What you need to do:
In the data that follows, give the number of lines containing the word "January". Offer no additional comment.

Study material:

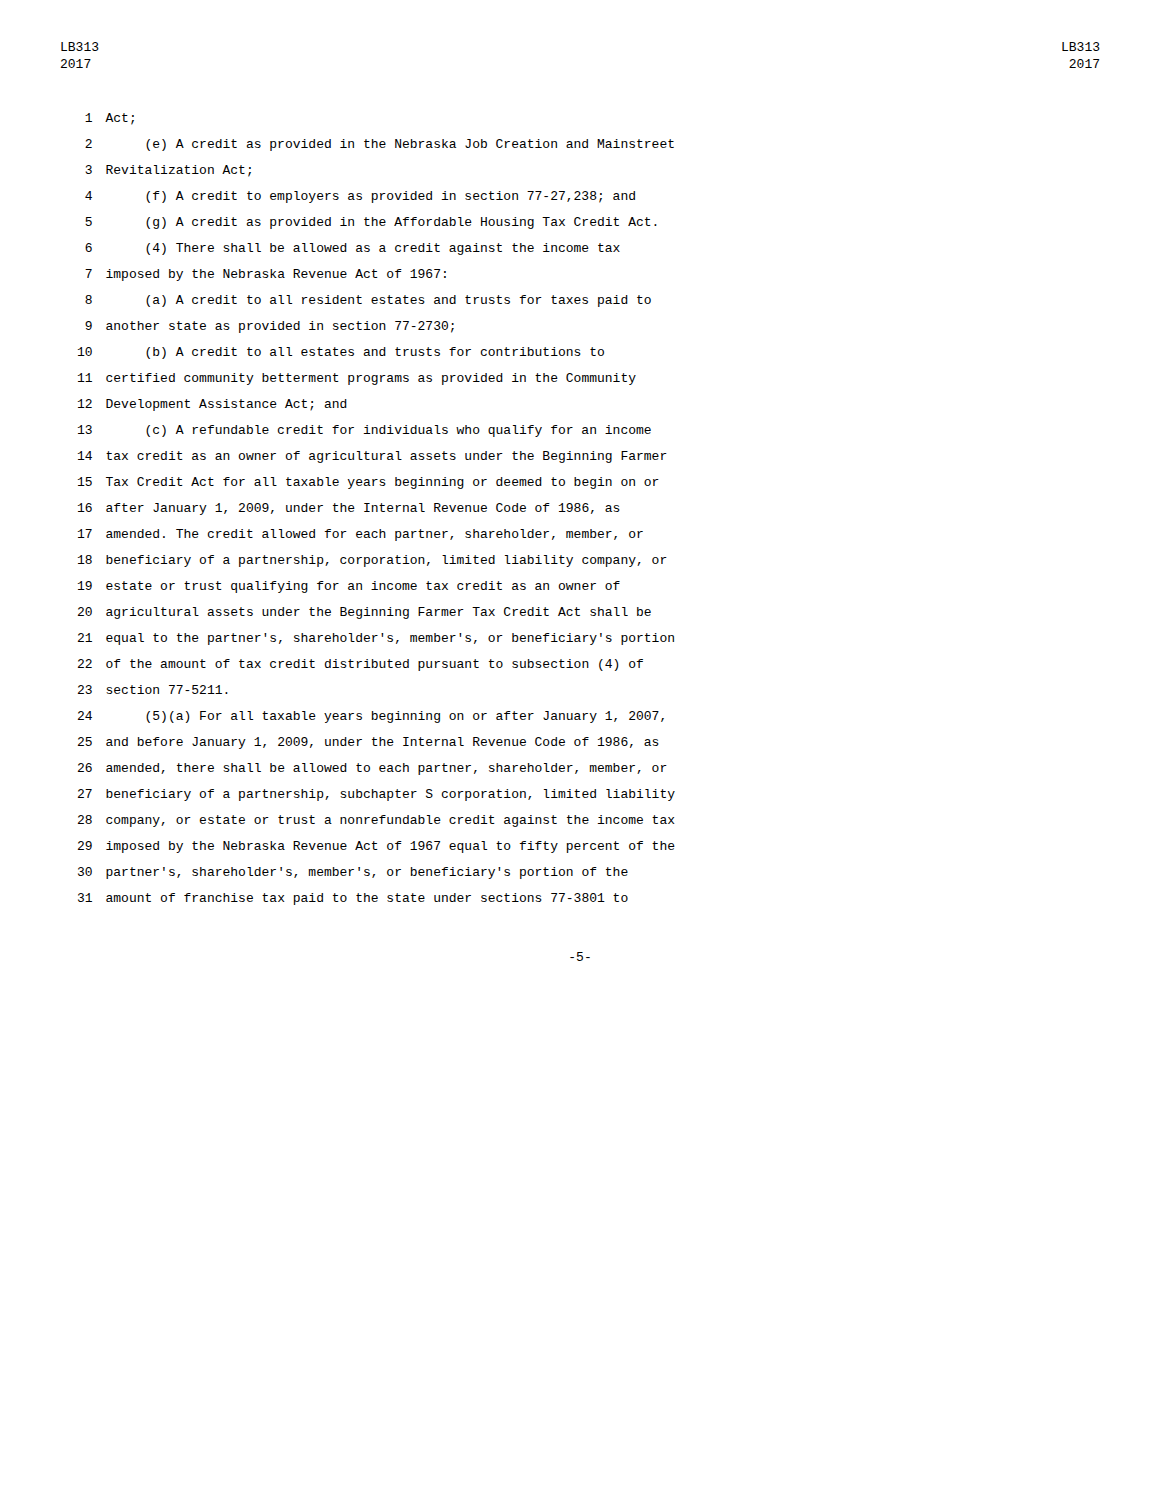LB313
2017
LB313
2017
Act;
(e) A credit as provided in the Nebraska Job Creation and Mainstreet
Revitalization Act;
(f) A credit to employers as provided in section 77-27,238; and
(g) A credit as provided in the Affordable Housing Tax Credit Act.
(4) There shall be allowed as a credit against the income tax
imposed by the Nebraska Revenue Act of 1967:
(a) A credit to all resident estates and trusts for taxes paid to
another state as provided in section 77-2730;
(b) A credit to all estates and trusts for contributions to
certified community betterment programs as provided in the Community
Development Assistance Act; and
(c) A refundable credit for individuals who qualify for an income
tax credit as an owner of agricultural assets under the Beginning Farmer
Tax Credit Act for all taxable years beginning or deemed to begin on or
after January 1, 2009, under the Internal Revenue Code of 1986, as
amended. The credit allowed for each partner, shareholder, member, or
beneficiary of a partnership, corporation, limited liability company, or
estate or trust qualifying for an income tax credit as an owner of
agricultural assets under the Beginning Farmer Tax Credit Act shall be
equal to the partner's, shareholder's, member's, or beneficiary's portion
of the amount of tax credit distributed pursuant to subsection (4) of
section 77-5211.
(5)(a) For all taxable years beginning on or after January 1, 2007,
and before January 1, 2009, under the Internal Revenue Code of 1986, as
amended, there shall be allowed to each partner, shareholder, member, or
beneficiary of a partnership, subchapter S corporation, limited liability
company, or estate or trust a nonrefundable credit against the income tax
imposed by the Nebraska Revenue Act of 1967 equal to fifty percent of the
partner's, shareholder's, member's, or beneficiary's portion of the
amount of franchise tax paid to the state under sections 77-3801 to
-5-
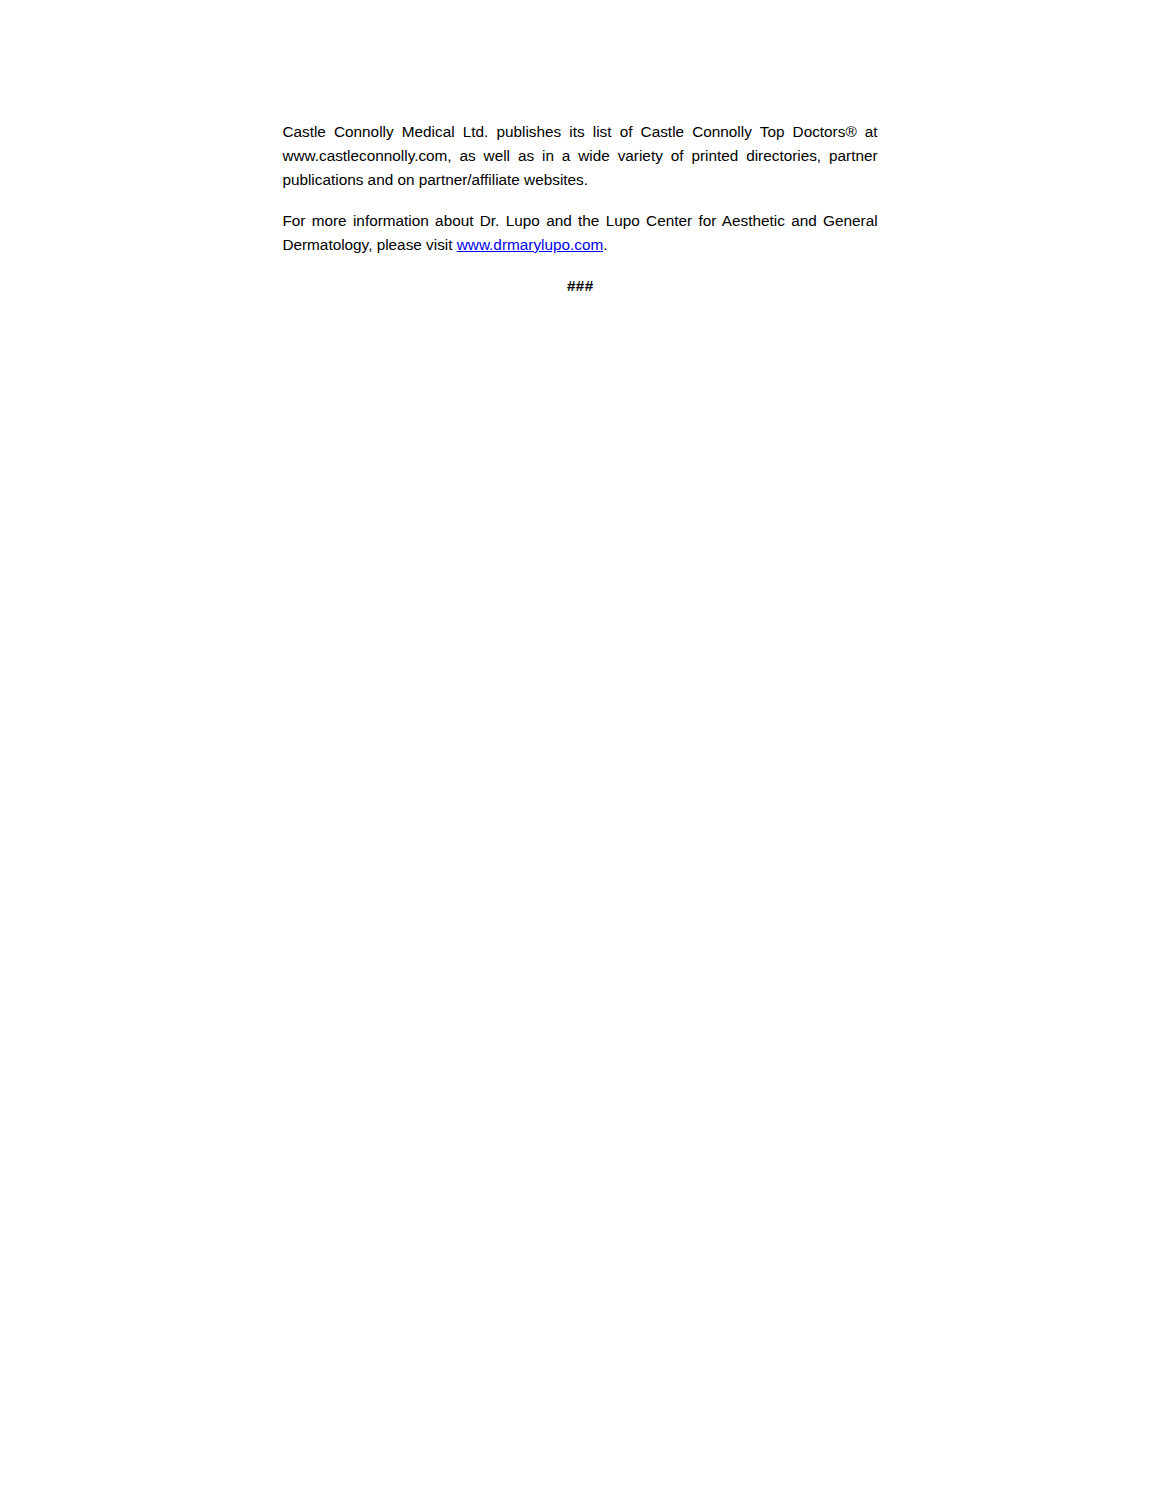Castle Connolly Medical Ltd. publishes its list of Castle Connolly Top Doctors® at www.castleconnolly.com, as well as in a wide variety of printed directories, partner publications and on partner/affiliate websites.
For more information about Dr. Lupo and the Lupo Center for Aesthetic and General Dermatology, please visit www.drmarylupo.com.
###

Response box:
3